CPInumbers,surpriseelementandEMH

Today there will be some important data points coming out, inflation print in the US, India etc. Markets will be keenly watching it and any surprise will be quickly reflected in the asset prices. It is interesting to note that the actual hard number will be of little interest, it is the deviation from the expectation which matters i.e. the surprise in the news. Nassem Taleb writes about his career as a trader before becoming the uber philosopher in the book Fooled by Randomness. He writes that as a market guy his job was to react to this infinite stream of incoming data from multiple screens in front of him and in most cases, he was not even sure of what the data point meant. His main job was to take a bet depending on how many of degrees of separation existed between the expectation and actual numbers. He specifically gives example of the durable goods data where he had no clue on what durability actually means in the context of goods.

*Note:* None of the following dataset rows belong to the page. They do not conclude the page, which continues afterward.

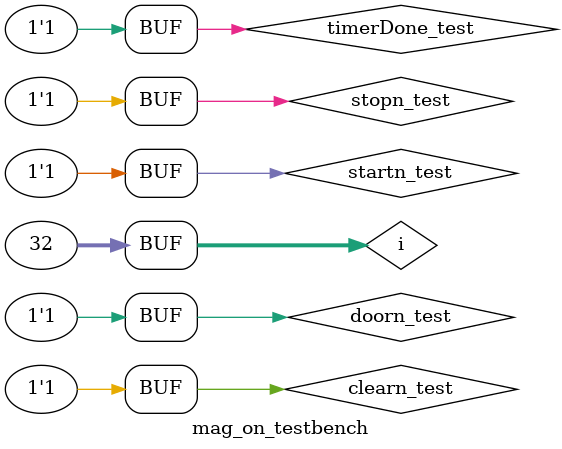
<source format=v>
`timescale 1ms/1ms
module mag_on_testbench();
  reg startn_test, stopn_test,  clearn_test, doorn_test, timerDone_test;
  wire mag_test;
  integer i;
  mag_on ut(startn_test, stopn_test, clearn_test, doorn_test, timerDone_test, mag_test);
  //como a variação são de 5 bits, 2^5=32, então:
  initial 
        begin
        $dumpfile("mag_on_testbench.vcd");
        $dumpvars(0,mag_on_testbench);
        i=0;
          for(i=0;i<32;i=i+1)//verificando todas as possibilidades para garantir que o magnetron funcione com a combinação correta
          #1 {startn_test,stopn_test,clearn_test,doorn_test,timerDone_test}=i;

        end
endmodule


</source>
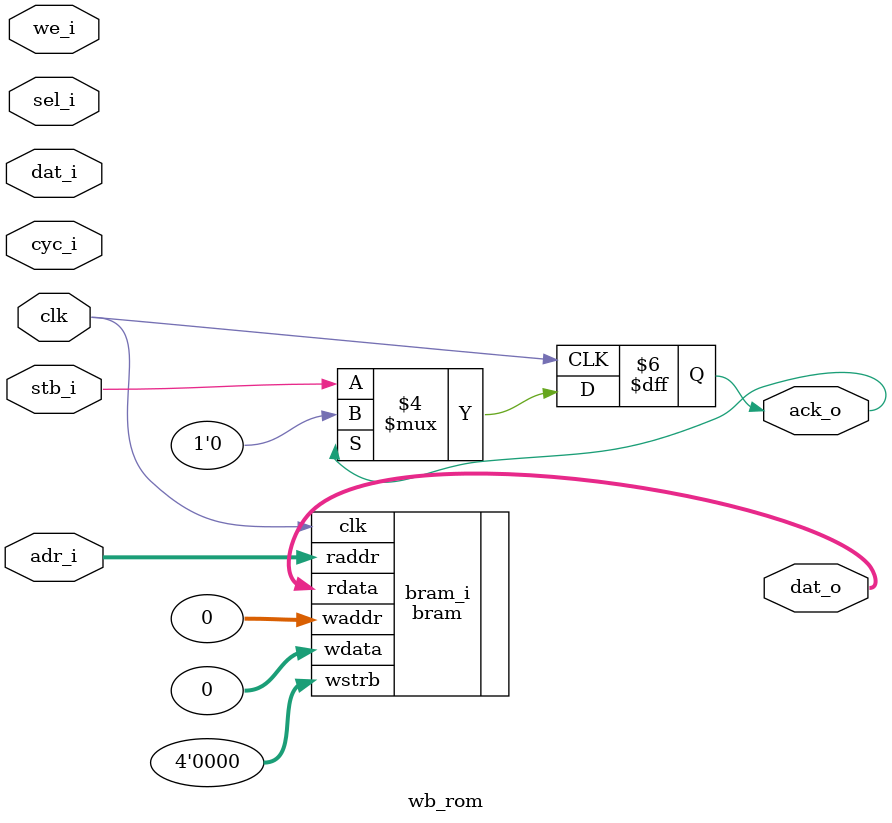
<source format=v>
module wb_rom(clk, cyc_i, stb_i, adr_i, we_i, dat_i, sel_i, ack_o, dat_o);

parameter INIT  = "";
parameter SIZE  = 1024;

parameter  AW   = $clog2(SIZE);
localparam DW   = 32;
localparam COLS = 4;

input clk;

input cyc_i;
input stb_i;
input we_i;
input [AW-1:0] adr_i;
input [DW-1:0] dat_i;
input [COLS-1:0] sel_i;

output [DW-1:0] dat_o;
output reg ack_o = 1'b0;

bram #(
	.INIT(INIT),
	.SIZE(SIZE),
	.COLS(COLS)
) bram_i (
	.clk(clk),
	.wstrb(4'b0),
	.waddr(32'd0),
	.wdata(32'd0),
	.raddr(adr_i),
	.rdata(dat_o)
);

always @(posedge clk)
	if(ack_o)
		ack_o <= 1'b0; 
	else
		ack_o <= stb_i;

endmodule


</source>
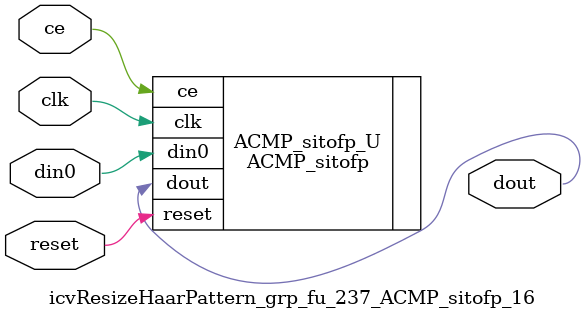
<source format=v>

`timescale 1 ns / 1 ps
module icvResizeHaarPattern_grp_fu_237_ACMP_sitofp_16(
    clk,
    reset,
    ce,
    din0,
    dout);

parameter ID = 32'd1;
parameter NUM_STAGE = 32'd1;
parameter din0_WIDTH = 32'd1;
parameter dout_WIDTH = 32'd1;
input clk;
input reset;
input ce;
input[din0_WIDTH - 1:0] din0;
output[dout_WIDTH - 1:0] dout;



ACMP_sitofp #(
.ID( ID ),
.NUM_STAGE( 4 ),
.din0_WIDTH( din0_WIDTH ),
.dout_WIDTH( dout_WIDTH ))
ACMP_sitofp_U(
    .clk( clk ),
    .reset( reset ),
    .ce( ce ),
    .din0( din0 ),
    .dout( dout ));

endmodule

</source>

The US CPI is expected to print around 3.5% on the YOY basis for the month of April. Inflation is important because inflation targeting is a key mandate for Fed. Any high data point above the target number of 2% has to be justified that why it is transitory and not structural. Various intellectual nuggets like “pent up demand”, “supply bottlenecks”, “higher disposable incomes” will be thrown into the discussion to make the explanation more lively and more arcane at the same time. As per Taleb, the foot soldiers in the markets whose job it is to instantaneously react hardly care about all these intellectual distinctions and follow their instinct. They put a price on the table. This market characteristic goes well with the EMH (efficient market hypothesis) argument first propounded by Eugene Fama in 1960’s. Readers would do well to read the EMH argument and its requirements. EMH exists in a world where the access to information is instantaneous and equitable and there are no impediments to trade. Only in that case EMH will work, this is not the case sadly in the universe in which we reside.

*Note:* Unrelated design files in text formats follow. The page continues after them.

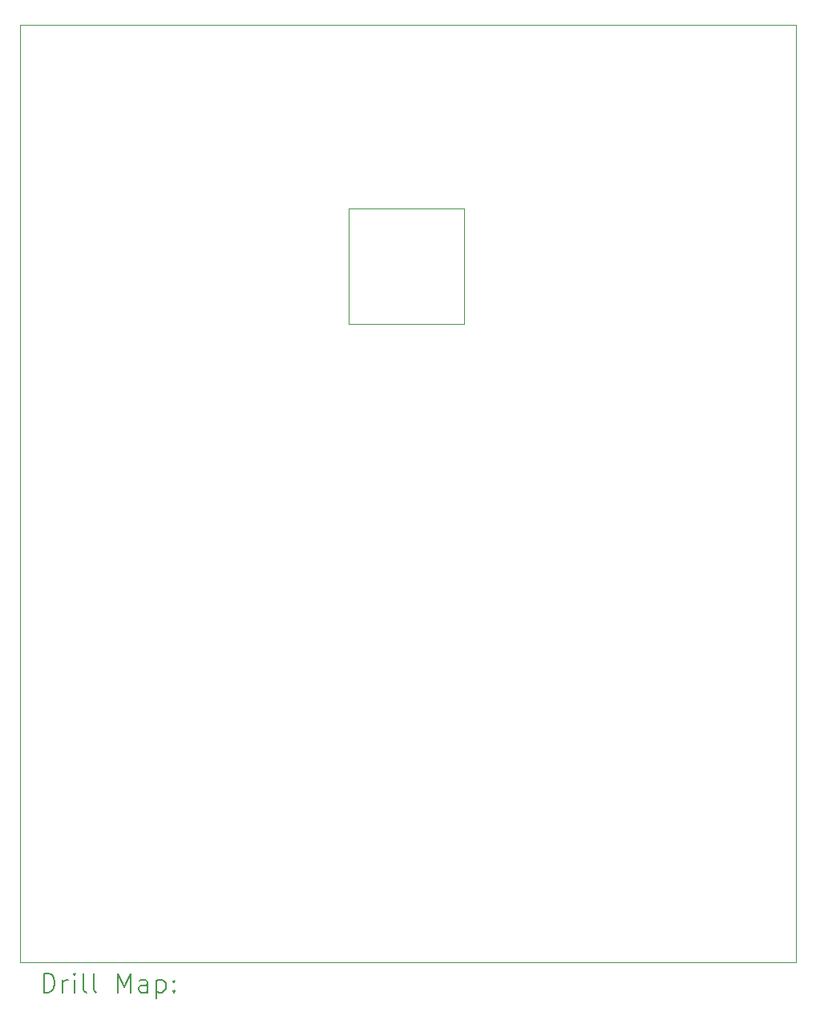
<source format=gbr>
%FSLAX45Y45*%
G04 Gerber Fmt 4.5, Leading zero omitted, Abs format (unit mm)*
G04 Created by KiCad (PCBNEW (6.0.5)) date 2022-07-09 20:44:15*
%MOMM*%
%LPD*%
G01*
G04 APERTURE LIST*
%TA.AperFunction,Profile*%
%ADD10C,0.100000*%
%TD*%
%ADD11C,0.200000*%
G04 APERTURE END LIST*
D10*
X10762000Y-4365000D02*
X18962000Y-4365000D01*
X18962000Y-14265000D02*
X10762000Y-14265000D01*
X18962000Y-4365000D02*
X18962000Y-14265000D01*
X10762000Y-14265000D02*
X10762000Y-4365000D01*
X15456000Y-7523000D02*
X15456000Y-6303000D01*
X14236000Y-6303000D02*
X15456000Y-6303000D01*
X14236000Y-7523000D02*
X15456000Y-7523000D01*
X14236000Y-6303000D02*
X14236000Y-7523000D01*
D11*
X11014619Y-14580476D02*
X11014619Y-14380476D01*
X11062238Y-14380476D01*
X11090810Y-14390000D01*
X11109857Y-14409048D01*
X11119381Y-14428095D01*
X11128905Y-14466190D01*
X11128905Y-14494762D01*
X11119381Y-14532857D01*
X11109857Y-14551905D01*
X11090810Y-14570952D01*
X11062238Y-14580476D01*
X11014619Y-14580476D01*
X11214619Y-14580476D02*
X11214619Y-14447143D01*
X11214619Y-14485238D02*
X11224143Y-14466190D01*
X11233667Y-14456667D01*
X11252714Y-14447143D01*
X11271762Y-14447143D01*
X11338428Y-14580476D02*
X11338428Y-14447143D01*
X11338428Y-14380476D02*
X11328905Y-14390000D01*
X11338428Y-14399524D01*
X11347952Y-14390000D01*
X11338428Y-14380476D01*
X11338428Y-14399524D01*
X11462238Y-14580476D02*
X11443190Y-14570952D01*
X11433667Y-14551905D01*
X11433667Y-14380476D01*
X11567000Y-14580476D02*
X11547952Y-14570952D01*
X11538428Y-14551905D01*
X11538428Y-14380476D01*
X11795571Y-14580476D02*
X11795571Y-14380476D01*
X11862238Y-14523333D01*
X11928905Y-14380476D01*
X11928905Y-14580476D01*
X12109857Y-14580476D02*
X12109857Y-14475714D01*
X12100333Y-14456667D01*
X12081286Y-14447143D01*
X12043190Y-14447143D01*
X12024143Y-14456667D01*
X12109857Y-14570952D02*
X12090809Y-14580476D01*
X12043190Y-14580476D01*
X12024143Y-14570952D01*
X12014619Y-14551905D01*
X12014619Y-14532857D01*
X12024143Y-14513809D01*
X12043190Y-14504286D01*
X12090809Y-14504286D01*
X12109857Y-14494762D01*
X12205095Y-14447143D02*
X12205095Y-14647143D01*
X12205095Y-14456667D02*
X12224143Y-14447143D01*
X12262238Y-14447143D01*
X12281286Y-14456667D01*
X12290809Y-14466190D01*
X12300333Y-14485238D01*
X12300333Y-14542381D01*
X12290809Y-14561428D01*
X12281286Y-14570952D01*
X12262238Y-14580476D01*
X12224143Y-14580476D01*
X12205095Y-14570952D01*
X12386048Y-14561428D02*
X12395571Y-14570952D01*
X12386048Y-14580476D01*
X12376524Y-14570952D01*
X12386048Y-14561428D01*
X12386048Y-14580476D01*
X12386048Y-14456667D02*
X12395571Y-14466190D01*
X12386048Y-14475714D01*
X12376524Y-14466190D01*
X12386048Y-14456667D01*
X12386048Y-14475714D01*
M02*

</source>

So, the follow up questions matter. If there is a big surprise on let’s say a data print, one can gain valuable actionable insights by asking how was the data collected, was there a change in methodology, was there a concentration bias in choosing the respondents, were the foot soldiers even able to reach the survey responder properly. Readers would remember that amidst a strict lockdown because of the virus last year, many data points had to be postponed because of the operational difficulties. But then the readers can justifiably argue that even these infirmities are known in advance and hence have been assimilated in the market price already. This is sort of true.

Coming to the market wrap, the Dollar Index briefly traded below 90 yesterday which was its lowest since end Feb. The Dollars loss is a gain for the Euro and Pound both of which continue to trade strong around above 1.21 and 1.41 respectively. The equity markets again traded with a slight negative bias. Dow Jones ended the day in red whereas the Asian markets like Hang Seng and Nikkei have started the day on the back foot. The US 10-year yields are around 1.62 levels. There was a speech given by Fed Governor Lael Brainard with fairly dovish overtones. He also exhorts us to see the numbers behind the numbers specifically talking about the recent good unemployment numbers. The unemployment rate he says is declining because many working people are not able to join the workforce as they don’t have the support system to take care of their kids. In the absence of school reopening these people are forced out and hence don’t appear in the washed up employment number. Fed as per him is looking at these finer distinctions. The speech is on Fed’s website and in true EMH fashion is open for everyone to read and assimilate.